● Task
In the banking regulation text, what mandatory effective date did the Federal Reserve Board set for its guidelines on Customer Information Security and Customer Financial Privacy?

### Text shown ###

Specific usury laws may apply to certain categories of loans, such as the limitation placed on interest rates on single pay loans of $1,000.00 or less for one year or less. Rates charged on installment loans, including credit cards, as well as other types of loans may be governed by the Industrial Loan and Thrift Companies Act.
-7-
IMPACT OF GRAMM LEACH-BLILEY ACT
The Gramm-Leach-Bliley Financial Modernization Act of 1999 permits bank holding companies meeting certain management, capital, and community reinvestment act standards to engage in a substantially broader range of non-banking activities than permitted previously, including insurance underwriting and merchant banking activities. The Act repeals sections 20 and 32 of the Glass Steagall Act, permitting affiliations of banks with securities firms and registered investment companies. The Act authorizes financial holding companies, permitting banks to be owned by security firms, insurance companies and merchant banking companies and visaversa. Some of these affiliations are also permissible for bank subsidiaries. The Act gives the Federal Reserve Board authority to regulate financial holding companies, but provides for functional regulation of subsidiary activities.
The Gramm-Leach-Bliley Financial Modernization Act also modifies financial privacy and community reinvestment laws. The new financial privacy provisions generally prohibit financial institutions such as the Bank from disclosing non-public personal financial information to third parties unless customers have the opportunity to opt out of the disclosure. The Act also magnifies the consequences of a bank receiving a less than a satisfactory community reinvestment act rating, by freezing new activities until the institution achieves a better community reinvestment act rating.
USA PATRIOT ACT OF 2001. On October 26, 2001, President Bush signed into law the United and Strengthening America by Providing Appropriate Tools Required to Intercept and Obstruct Terrorism Act of 2001. Also known as the "Patriot Act," the law enhances the powers of the federal government and law enforcement organizations to combat terrorism, organized crime and money laundering. The Patriot Act significantly amends and expands the application of the Bank Secrecy Act, including enhanced measures regarding customer identity, new suspicious activity reporting rules and enhanced anti-money laundering programs. Under the Act, each financial institution is required to establish and maintain anti-money laundering programs, which include, at a minimum, the development of internal policies, procedures, and controls; the designation of a compliance officer; an ongoing employee training program; and an independent audit function to test programs. In addition, the Act requires the bank regulatory agencies to consider the record of a bank or banking holding company in combating money laundering activities in their evaluation of bank and bank holding company merger or acquisition transactions. Regulations proposed by the U.S. Department of Treasury to effectuate certain provision of the Patriot Act provide that all transaction or other correspondent accounts held by a U.S. financial institution on behalf of any foreign bank must be closed within ninety days after the final regulations are issued, unless the foreign bank has provided the U.S. financial institution with a means of verification that the institution is not a shell bank. First Citizens National Bank implemented policies and procedures in compliance with stated regulations of the Patriot Act.
CUSTOMER INFORMATION SECURITY AND CUSTOMER FINANCIAL PRIVACY
The Board of Governors of the Federal Reserve System published guidelines for Customer Information Security and Customer Financial Privacy with a mandatory effective date of July 1, 2001. First Citizens has established policies in adherence to the published guidelines.

### Available data ###

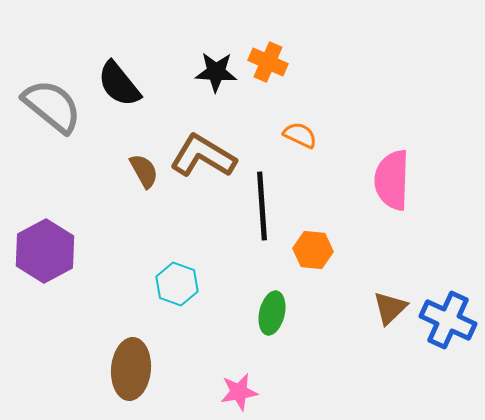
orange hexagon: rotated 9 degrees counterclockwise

###

● Correct result
July 1, 2001.